From what I understood about it, it’s an opportunity where if one of the family members (he, his wife, or one of his two kids) did or said something that was out of alignment with being a loving family, they can ask for redemption.

What they receive is the opportunity to ask for forgiveness, which in his words, “alienates upset really quickly.” He further shared that each member of the family has the right to ask for it.

Think about that for a moment.

Each person has the right to ask for it, which creates room and a safe space for forgiveness. I find that to be a pretty amazing tradition.

Can you think of a time in your life where you wish you were given that same opportunity?! I personally can think of many.

In reflecting back to a few of those…I think if I had that opportunity, some relationships could have been salvaged, some anxiety or stress could have been alleviated, and personal growth would definitely have been a factor.
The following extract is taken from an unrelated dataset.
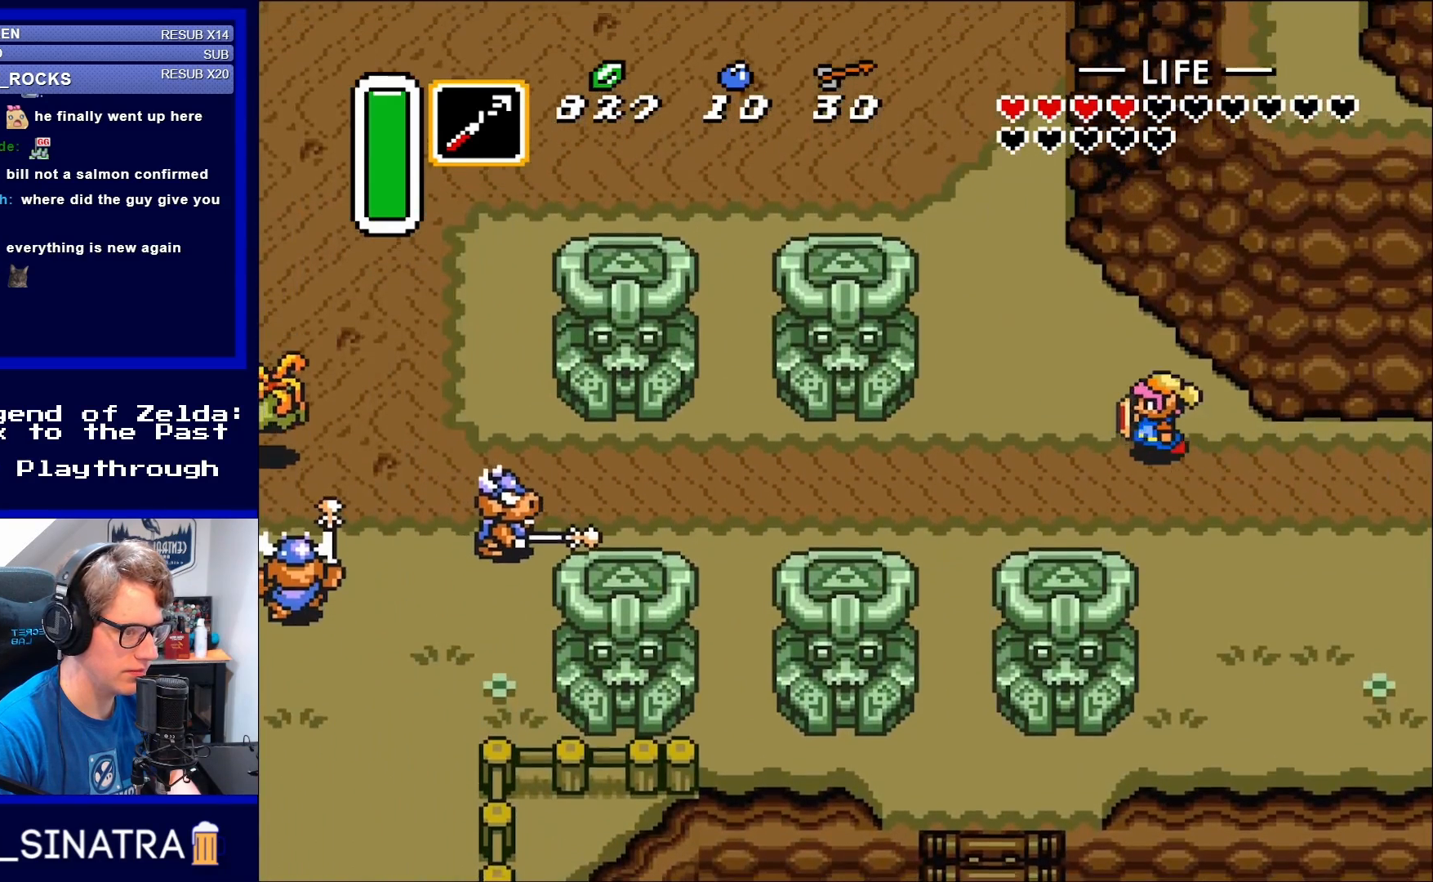
{"buttons": ["DPAD_UP", "DPAD_LEFT"], "events": []}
Both for me and the person(s) I was interacting with.

I also think about how if I had thought about this idea myself, I could have also created that safe space for others. Regardless of how angry or hurt I was, being able to offer them the opportunity to ask for forgiveness and thereby deepening our relationship.

So maybe another way of looking at redemption is as a reconnection. Not just reconnecting with the other person but when we have an opportunity to release tension, anxiety, stress or guilt, we then are able to reconnect with ourselves.
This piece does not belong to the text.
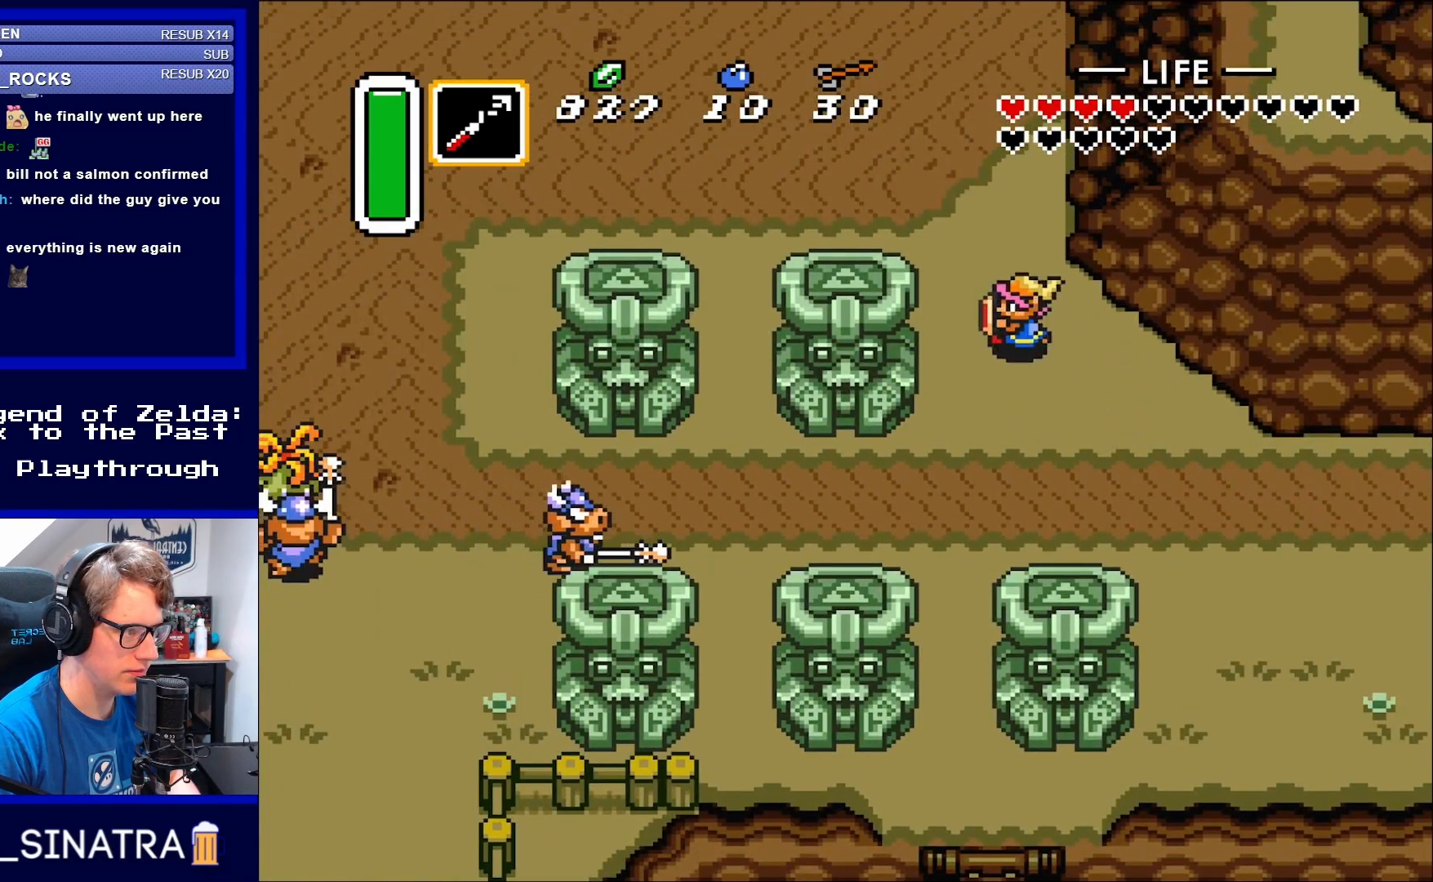
{"buttons": ["DPAD_UP"], "events": [[433, "DPAD_LEFT", "up"]]}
This could impact not only personal relationships but also professional ones.

I also relate this to breaching of values. We each have values, whether they are conscious to us or not. We each have what we value in the areas of work, family, relationships, our career, money, health, and so on. But we aren’t always clear about them and they can certainly change over time.

I have always been fascinated by anything that has to do with communication and the realm of relationships. Any relationship – since they are all important in each of their own ways.

One of the reasons we attract people and circumstances into our life is so that we can learn about ourselves. We gain clarity about what we don’t want, what we do want, and why those things are even important to us.

Well, one way we can gain even more self-awareness is by getting to know what we do truly value. What are yours? If you haven’t taken the time to think about it, now is always a good time – and don’t be surprised if you recognize that some of your values have changed.

Once you get clear about them you may then have an easier time recognizing why you get triggered or upset about a situation or by a certain individual. Really what’s happening is that they are bumping up against your values. It could simply be that maybe their values differ than yours.  Yet we also take things personally or we make them wrong for doing it.

So going back to the “redemption” request…it’s like saying “I can see that I hurt you in some way and I’m curious about what value I confronted. I would love the opportunity to ask for forgiveness as my goal is to be consistent with who I am as a loving and compassionate person. I want to learn more about what you value and how I can honor that even though it’s different than mine.”

It may sound like it’s easier said than done. But then again, why not just ask? Oh and might I dare say that you can also do this in the work place?! I am daring to say that. We are seeing emotional intelligence trainings and assessments being done, so what is the use of doing all of this research when we don’t implement new practices?

The real question is what is or has it cost you by not offering that redemption opportunity? Respect? A friend? An important relationship? An employee?

We can probably all learn something from this beautiful family tradition.